How many languages are there in the world? More than you might have thought. When you look at past data, estimates escalate over time. The 1911 (11th) edition of the Encyclopedia Britannica, for example, implies a figure somewhere around 1,000, a number that climbs steadily over the course of the twentieth century.

That is not due to any increase in the number of languages, but rather to our increased understanding of how many languages are actually spoken in areas we had little information about in the past. Most of the initial work documenting the languages of the world was done by missionary organizations such as SIL International. These organizations were primarily interested in translating the Christian Bible. As of 2009, portions of the bible had been translated into 2,508 different languages.

The most extensive catalog of the world’s languages, generally taken to be as authoritative as any, is that of Ethnologue (published by SIL International), whose detailed list as of 2022 included 7,168 distinct languages.

In Kenya, the number of established languages listed on is 69. Of these, 68 are living and 1 is extinct. Of the living languages, 61 are indigenous and 7 are non-indigenous. In here you will find Maasai, Kuria, Borana, Bukusu, Chichonyi, Chidigo, Dahalo, Dholuo, Ekegusii, English, Gikuyu, Hindi, Kamba, Kiembu, Keiyo, Kigiryama, Kimeru, Kipsigis and 50 others.

The Average Kenyan is a Polyglot

The average Kenyan speaks three languages by their teenage years, typically the mother language, English, and Swahili. However, some Kenyans speak more than one indigenous language, and this pattern repeats across Africa, and in many other parts of the world where many people speak more than one language. Embracing linguistic diversity has numerous social benefits. It allows for better communication and understanding among individuals from different cultural backgrounds and by doing so, fosters empathy, respect, and appreciation for other cultures and promotes social cohesion. Linguistic diversity also enhances language skills and opens up opportunities for language learning, which is a vital tool for personal and professional development.

Global Citizens

Being a global citizen means more than just having a passport. It means being able to communicate with people from diverse linguistic backgrounds, understanding their cultures, and appreciating their perspectives. To truly be a global citizen, one must speak the world’s languages. Linguistic diversity is not just a cultural asset but a social and economic one as well. In our globalized world, speaking multiple languages is a valuable skill that opens doors to job opportunities and collaboration with people from different parts of the world. But the benefits of a polyglot world go beyond personal growth and professional development. In a world where borders are becoming increasingly blurred, speaking multiple languages is becoming essential for maintaining social cohesion and promoting peace.

Whole New Worlds

While receiving Parasite’s Academy Award for Best Picture in 2020, Bong Joon Ho told the audience, “Once you overcome the one inch tall barrier of subtitles, you will be introduced to so many more amazing films”. Parasite is another(see Snowpiercer and Okja) brilliant Bong Joon Ho movie examining the structural inequity that has come to define the world. The film is in Korean, hence Bong’s comment about overcoming the fear of subtitles. You should not shy away from learning new languages. Embracing linguistic diverisity in our globalized world opens up many new opportunities for connection.

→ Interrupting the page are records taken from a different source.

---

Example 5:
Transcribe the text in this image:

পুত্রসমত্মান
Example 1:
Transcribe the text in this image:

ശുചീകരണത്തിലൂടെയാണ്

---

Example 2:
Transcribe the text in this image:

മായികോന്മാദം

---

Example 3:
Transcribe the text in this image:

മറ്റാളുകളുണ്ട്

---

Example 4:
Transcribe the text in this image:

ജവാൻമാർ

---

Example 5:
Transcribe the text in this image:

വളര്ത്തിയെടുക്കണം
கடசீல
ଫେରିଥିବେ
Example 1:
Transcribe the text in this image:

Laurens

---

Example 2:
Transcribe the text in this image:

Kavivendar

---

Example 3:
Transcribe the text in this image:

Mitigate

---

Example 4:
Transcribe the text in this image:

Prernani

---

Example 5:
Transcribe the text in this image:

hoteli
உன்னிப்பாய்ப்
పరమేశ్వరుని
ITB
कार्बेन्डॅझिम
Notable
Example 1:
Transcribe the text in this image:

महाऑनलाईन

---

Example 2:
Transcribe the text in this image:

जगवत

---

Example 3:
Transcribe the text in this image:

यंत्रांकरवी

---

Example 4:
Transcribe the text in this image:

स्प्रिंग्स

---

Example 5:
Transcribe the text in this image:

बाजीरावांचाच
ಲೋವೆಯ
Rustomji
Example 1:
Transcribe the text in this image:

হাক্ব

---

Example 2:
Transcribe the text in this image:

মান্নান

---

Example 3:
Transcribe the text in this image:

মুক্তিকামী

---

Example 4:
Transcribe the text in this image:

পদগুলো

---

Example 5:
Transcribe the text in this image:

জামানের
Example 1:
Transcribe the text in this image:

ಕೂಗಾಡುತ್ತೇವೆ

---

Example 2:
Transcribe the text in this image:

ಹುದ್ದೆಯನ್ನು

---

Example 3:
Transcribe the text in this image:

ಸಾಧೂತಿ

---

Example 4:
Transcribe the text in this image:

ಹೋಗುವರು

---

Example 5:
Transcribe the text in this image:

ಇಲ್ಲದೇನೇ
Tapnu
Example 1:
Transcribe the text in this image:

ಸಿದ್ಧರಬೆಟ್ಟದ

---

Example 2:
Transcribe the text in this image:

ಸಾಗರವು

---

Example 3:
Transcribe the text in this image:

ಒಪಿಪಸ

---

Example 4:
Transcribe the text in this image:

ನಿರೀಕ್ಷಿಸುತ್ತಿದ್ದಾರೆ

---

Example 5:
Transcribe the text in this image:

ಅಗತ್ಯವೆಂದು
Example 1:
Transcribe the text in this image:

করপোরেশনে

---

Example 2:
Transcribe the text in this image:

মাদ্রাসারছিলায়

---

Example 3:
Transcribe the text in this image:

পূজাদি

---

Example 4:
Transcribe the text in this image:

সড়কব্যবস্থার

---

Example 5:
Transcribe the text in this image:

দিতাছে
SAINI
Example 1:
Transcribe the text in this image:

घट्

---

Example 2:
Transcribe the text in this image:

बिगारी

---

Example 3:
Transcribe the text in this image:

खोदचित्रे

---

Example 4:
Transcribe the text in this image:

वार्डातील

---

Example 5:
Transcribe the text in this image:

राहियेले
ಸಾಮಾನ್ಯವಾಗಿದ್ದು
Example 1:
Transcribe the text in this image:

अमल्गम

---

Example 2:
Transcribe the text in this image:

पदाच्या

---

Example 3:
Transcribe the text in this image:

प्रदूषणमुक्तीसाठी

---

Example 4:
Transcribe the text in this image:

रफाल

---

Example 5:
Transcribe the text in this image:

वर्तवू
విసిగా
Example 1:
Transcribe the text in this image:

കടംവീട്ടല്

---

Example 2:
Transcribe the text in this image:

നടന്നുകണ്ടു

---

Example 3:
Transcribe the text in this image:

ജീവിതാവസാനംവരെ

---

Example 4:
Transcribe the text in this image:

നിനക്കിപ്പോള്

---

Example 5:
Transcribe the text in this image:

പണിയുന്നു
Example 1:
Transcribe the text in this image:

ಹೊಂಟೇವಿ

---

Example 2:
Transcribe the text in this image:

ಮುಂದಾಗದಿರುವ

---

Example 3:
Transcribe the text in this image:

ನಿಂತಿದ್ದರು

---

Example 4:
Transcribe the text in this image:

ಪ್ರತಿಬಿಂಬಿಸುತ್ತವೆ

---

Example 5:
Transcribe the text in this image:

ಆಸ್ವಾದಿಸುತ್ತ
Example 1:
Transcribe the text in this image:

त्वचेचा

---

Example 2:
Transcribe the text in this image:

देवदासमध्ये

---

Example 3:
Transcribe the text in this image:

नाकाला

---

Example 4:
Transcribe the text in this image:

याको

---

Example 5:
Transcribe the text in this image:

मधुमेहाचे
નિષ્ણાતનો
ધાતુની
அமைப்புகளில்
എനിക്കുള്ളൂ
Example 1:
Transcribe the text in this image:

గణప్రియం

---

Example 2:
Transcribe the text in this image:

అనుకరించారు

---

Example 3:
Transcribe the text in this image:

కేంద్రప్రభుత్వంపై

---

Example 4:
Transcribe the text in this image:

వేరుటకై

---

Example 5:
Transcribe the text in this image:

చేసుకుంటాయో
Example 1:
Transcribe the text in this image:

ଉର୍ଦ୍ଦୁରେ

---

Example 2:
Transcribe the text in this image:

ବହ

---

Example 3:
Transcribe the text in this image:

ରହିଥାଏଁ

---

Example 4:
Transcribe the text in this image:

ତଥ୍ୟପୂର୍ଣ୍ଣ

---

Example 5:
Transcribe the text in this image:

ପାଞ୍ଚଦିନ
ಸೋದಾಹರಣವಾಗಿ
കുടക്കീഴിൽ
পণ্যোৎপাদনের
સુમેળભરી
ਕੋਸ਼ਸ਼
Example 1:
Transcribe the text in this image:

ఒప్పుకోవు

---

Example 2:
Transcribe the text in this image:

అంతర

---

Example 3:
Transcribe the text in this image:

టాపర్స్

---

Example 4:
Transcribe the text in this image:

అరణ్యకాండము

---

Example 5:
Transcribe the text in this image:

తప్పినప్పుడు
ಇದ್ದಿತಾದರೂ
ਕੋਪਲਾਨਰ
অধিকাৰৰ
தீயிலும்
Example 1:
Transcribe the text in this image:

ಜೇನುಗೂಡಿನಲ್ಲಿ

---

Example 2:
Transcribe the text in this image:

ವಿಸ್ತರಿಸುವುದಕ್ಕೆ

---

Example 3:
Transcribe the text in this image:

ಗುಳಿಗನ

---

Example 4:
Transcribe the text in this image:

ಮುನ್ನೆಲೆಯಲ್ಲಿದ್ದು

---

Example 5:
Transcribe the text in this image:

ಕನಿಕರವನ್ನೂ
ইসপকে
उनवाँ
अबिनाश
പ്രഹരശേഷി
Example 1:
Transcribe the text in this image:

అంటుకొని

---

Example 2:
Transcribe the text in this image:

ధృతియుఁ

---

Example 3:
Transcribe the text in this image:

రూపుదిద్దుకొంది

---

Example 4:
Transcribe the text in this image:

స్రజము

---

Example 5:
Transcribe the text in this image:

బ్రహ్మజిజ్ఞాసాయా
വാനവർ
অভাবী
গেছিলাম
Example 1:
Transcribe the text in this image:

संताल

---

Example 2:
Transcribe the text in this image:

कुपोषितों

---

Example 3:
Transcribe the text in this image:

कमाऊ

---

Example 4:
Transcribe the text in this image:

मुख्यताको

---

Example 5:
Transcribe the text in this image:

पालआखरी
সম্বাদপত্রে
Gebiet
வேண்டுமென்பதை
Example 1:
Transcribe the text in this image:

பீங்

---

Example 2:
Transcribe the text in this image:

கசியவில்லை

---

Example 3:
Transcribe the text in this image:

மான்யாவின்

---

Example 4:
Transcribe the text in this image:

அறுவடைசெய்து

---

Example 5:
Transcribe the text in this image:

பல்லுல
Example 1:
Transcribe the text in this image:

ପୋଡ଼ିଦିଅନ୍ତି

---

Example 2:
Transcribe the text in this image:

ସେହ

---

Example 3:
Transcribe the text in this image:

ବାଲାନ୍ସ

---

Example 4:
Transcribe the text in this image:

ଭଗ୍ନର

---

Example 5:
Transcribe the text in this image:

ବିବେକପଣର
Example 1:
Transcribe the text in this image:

I’m eager to see how the latest AI features will be integrated into our lives to improve how we have conversations with people in various languages simultaneously. AI models of today can translate not just semantics, but context as well. Semantics and context are related, but they are not the same thing. Semantics refers to the meaning of individual words and phrases, while context refers to the broader circumstances surrounding those words or phrases. In other words, semantics focuses on the literal meaning of words and phrases, while context takes into account the social, cultural, and linguistic factors that affect how those words and phrases are used and understood. For example, the word “bat” can have very different meanings depending on whether it is used in the context of baseball, wildlife, or a piece of sporting equipment. AI models that can understand both semantics and context are better equipped to provide accurate translations that take into account these subtle nuances of language.

Soon we might get a device which you use in the same way you do earphones, except this new device will perform real-time translation of a conversation happening between two or more people speaking different languages. This reality is not far. Mimi kwa kweli, nina hamu ya siku hiyo kufika.